Head, Neck, and Face Injuries:

These injuries can sometimes be the most severe since they can affect your head (brain). See your doctor, if it’s an emergency seek immediate professional medical help.

  • Concussions: Unfortunately, I have witnessed several terrifying concussions throughout my soccer career. Many times, if a concussion is severe, players are told that they should never play soccer again, in fear that another head injury could result in serious brain damage. In fact, I know some players that this has occurred to. Luckily, my concussion was minor, as a defender headed me in the head rather than the ball when I jumped up to score off a corner kick. I only needed to rest for a month, but since that moment, I no longer like to head the ball, and I will avoid it as much as possible, especially if a defender is near me.

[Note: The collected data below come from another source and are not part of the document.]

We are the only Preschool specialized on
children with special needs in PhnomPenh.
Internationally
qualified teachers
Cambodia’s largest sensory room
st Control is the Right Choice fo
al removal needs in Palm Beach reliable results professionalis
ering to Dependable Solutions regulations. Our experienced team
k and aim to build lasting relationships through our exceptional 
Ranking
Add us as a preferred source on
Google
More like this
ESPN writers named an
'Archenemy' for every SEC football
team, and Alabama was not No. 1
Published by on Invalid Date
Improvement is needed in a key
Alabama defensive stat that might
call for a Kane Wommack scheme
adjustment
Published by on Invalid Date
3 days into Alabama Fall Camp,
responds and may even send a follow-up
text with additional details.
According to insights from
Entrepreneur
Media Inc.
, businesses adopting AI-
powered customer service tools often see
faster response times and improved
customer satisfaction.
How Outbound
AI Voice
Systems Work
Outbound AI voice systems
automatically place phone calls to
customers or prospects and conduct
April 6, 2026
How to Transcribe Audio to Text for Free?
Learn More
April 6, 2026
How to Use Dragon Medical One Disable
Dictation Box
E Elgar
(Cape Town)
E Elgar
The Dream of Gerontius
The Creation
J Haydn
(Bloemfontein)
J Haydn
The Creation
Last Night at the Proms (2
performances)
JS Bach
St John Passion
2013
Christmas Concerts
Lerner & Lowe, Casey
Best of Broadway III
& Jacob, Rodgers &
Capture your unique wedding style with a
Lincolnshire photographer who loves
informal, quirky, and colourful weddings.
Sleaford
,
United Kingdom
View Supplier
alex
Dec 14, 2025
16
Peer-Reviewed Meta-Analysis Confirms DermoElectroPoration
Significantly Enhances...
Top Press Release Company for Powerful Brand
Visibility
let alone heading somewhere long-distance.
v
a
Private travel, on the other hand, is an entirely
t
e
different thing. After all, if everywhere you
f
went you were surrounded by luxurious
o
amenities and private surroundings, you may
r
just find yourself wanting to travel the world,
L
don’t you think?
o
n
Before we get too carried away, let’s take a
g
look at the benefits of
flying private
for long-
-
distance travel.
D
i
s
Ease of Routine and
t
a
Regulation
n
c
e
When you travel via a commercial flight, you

Personally, I do not think that the sport is worth damaging your brain over. So, I would highly suggest that if you have a concussion, you take this injury very seriously, as it can have a lasting impact on your life.
  • Neck Sprains: This is typically caused by a sudden turning movement or direct impact in which you may experience whiplash.
  • Broken Noses: This is an obvious injury, and although I have not seen much of it, I do know one person that has had this awful experience. It can occur from getting hit with the ball in the face or even a direct blow to the face.
  • Bruises and Cuts: Again, this is fairly obvious, and occurs from direct blows to the face, such as an elbow when going up for a header.

All in all, there are many possible ways to get injured while playing soccer, but that is just the in the heat of the sport.

Summary:

Although soccer can be very physically demanding and may result in some of the above injuries, it is an amazing sport. You can play both aggressively and safely at the same time. So, be smart with with your technique, movements, and 50/50 ball decisions.
We hope you have a healthy and fun soccer career!